By Ying Wang, Contributing Writer

H Bomb flooded campus newsstands and hallways last spring, but next year it will have some competition from a publication across the river.

Boink, a new publication about sexuality started by Alecia Oleyourryk, a senior at Boston University (BU), will debut in January. Oleyourryk will be helped by Christopher Anderson, a Boston area photographer who shot photos for H Bomb last year but said he has not been in contact with H Bomb representatives since.

Similar to H Bomb, Boink will feature articles, essays, and art about sex and sexuality.

But unlike H Bomb, which was approved by the Committee on College Life and partially funded by grants from Undergraduate Council, Boink is an independent publication.

BU does not fund any of its student publications, but BU administrators made it a point, nonetheless, to distance themselves from the publication.

“The university does not endorse nor welcome the prospective publication Boink, nor view its publication as a positive for the university community because of our concern for the treatment of serious sexual health, relationship, and related issues,” said Dean of Students Kenneth Elmore in an announcement. Anderson said that the publication’s non-affiliation with BU gave it greater freedom of expression than H Bomb.

“Boink is not a university-sponsored publication so the editorial team will have full creative control over the content without any pressure from the college administration,” he said.

Anderson said Oleyourryk is not bothered by the fact that Boink has been called pornography and will focus on sex and nudity as a natural and integral part of college life.

H Bomb contributing writer Jeremy P. Galen ’05 said the Harvard counterpart has similar aims but is more inclined to portray subjects as art.

“The H Bomb’s effectively negotiated pornography is art. A compromise between artistic integrity and pornography [can exist],” he said. “But the relationship can be abused for sensationalism and be regarded as counter-cultural.”

But Anderson said that Boink doesn’t feel the need to argue its publication has artistic merit.

“Boink will not attempt to legitimize its focus by trying to place it in the context of art or an intellectual exercise,” he wrote in e-mail. “Boink’s editor believes that sex is a relevant topic in its own right, and hopes that her readers will be excited (sexually or otherwise) by its content.”

Co-Founder of H Bomb Katharina P. Cieplak-von Baldegg ’06 noted that the two magazines take different approaches to publishing sexual material, thus appealing to differing audiences.

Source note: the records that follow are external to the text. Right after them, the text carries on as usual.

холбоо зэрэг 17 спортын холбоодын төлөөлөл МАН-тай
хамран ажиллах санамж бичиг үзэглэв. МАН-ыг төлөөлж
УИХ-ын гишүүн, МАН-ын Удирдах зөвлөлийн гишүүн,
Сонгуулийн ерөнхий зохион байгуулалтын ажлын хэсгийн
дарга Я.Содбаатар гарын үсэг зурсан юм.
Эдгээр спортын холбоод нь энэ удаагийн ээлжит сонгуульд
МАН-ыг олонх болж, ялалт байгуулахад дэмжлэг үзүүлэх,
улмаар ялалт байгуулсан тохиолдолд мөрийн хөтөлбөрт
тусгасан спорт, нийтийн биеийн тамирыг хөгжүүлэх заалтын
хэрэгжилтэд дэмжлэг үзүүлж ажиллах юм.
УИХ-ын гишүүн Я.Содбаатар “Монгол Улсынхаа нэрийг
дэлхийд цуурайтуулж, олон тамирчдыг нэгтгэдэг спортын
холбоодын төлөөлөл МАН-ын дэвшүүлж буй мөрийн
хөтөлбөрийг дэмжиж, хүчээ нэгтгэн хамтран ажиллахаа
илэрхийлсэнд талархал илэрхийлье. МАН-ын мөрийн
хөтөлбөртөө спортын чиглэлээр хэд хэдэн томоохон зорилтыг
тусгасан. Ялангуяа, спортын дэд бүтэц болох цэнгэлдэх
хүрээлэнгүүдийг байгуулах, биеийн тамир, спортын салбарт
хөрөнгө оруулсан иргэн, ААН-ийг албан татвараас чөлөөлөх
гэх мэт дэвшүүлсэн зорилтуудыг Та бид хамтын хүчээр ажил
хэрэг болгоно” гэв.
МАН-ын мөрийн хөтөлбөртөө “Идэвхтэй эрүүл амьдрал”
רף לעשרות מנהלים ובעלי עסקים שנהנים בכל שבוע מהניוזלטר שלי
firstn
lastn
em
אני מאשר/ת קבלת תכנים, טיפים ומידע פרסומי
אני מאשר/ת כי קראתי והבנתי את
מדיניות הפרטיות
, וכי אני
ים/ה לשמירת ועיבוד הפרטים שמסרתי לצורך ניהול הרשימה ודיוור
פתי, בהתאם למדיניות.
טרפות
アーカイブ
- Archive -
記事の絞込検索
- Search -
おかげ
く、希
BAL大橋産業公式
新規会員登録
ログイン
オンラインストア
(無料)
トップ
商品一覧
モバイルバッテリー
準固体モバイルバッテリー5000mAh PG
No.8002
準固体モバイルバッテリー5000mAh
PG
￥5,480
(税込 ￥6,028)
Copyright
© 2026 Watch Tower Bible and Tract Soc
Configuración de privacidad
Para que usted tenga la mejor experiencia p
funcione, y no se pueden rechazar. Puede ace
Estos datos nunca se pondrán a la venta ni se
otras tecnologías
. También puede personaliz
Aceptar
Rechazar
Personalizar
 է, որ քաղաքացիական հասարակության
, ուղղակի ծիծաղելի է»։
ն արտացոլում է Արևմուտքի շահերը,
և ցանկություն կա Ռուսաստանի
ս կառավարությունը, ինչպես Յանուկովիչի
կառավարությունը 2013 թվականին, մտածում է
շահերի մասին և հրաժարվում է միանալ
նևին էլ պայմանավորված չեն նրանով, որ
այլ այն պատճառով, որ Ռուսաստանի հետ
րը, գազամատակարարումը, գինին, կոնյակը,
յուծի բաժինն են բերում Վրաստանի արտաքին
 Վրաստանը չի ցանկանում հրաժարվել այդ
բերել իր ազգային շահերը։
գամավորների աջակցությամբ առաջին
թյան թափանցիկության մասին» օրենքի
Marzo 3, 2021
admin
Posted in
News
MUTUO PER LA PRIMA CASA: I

“People will buy Boink because it is pornography,” she said. “People buy H Bomb because it’s a smart, fun, multimedia discussion of sex and sexuality by and for students at Harvard that cannot be found anywhere else.”

Word of Boink spread on the BU campus over the past week. But the hype that accompanied H-Bomb’s unveiling hasn’t yet materialized.

“It’s not an original or shocking idea to me,” BU sophomore Kris M. Seto said. “It sounds like a rip off [of H Bomb].”

But Harvard Professor of Psychology Marc D. Hauser, who is also the faculty adviser for H Bomb, said there is always a place for such magazines.

“The question is whether, for any given university, there is a need for such a publication,” he said. “Given the universality of sexuality, it would be odd if this wasn’t the case.”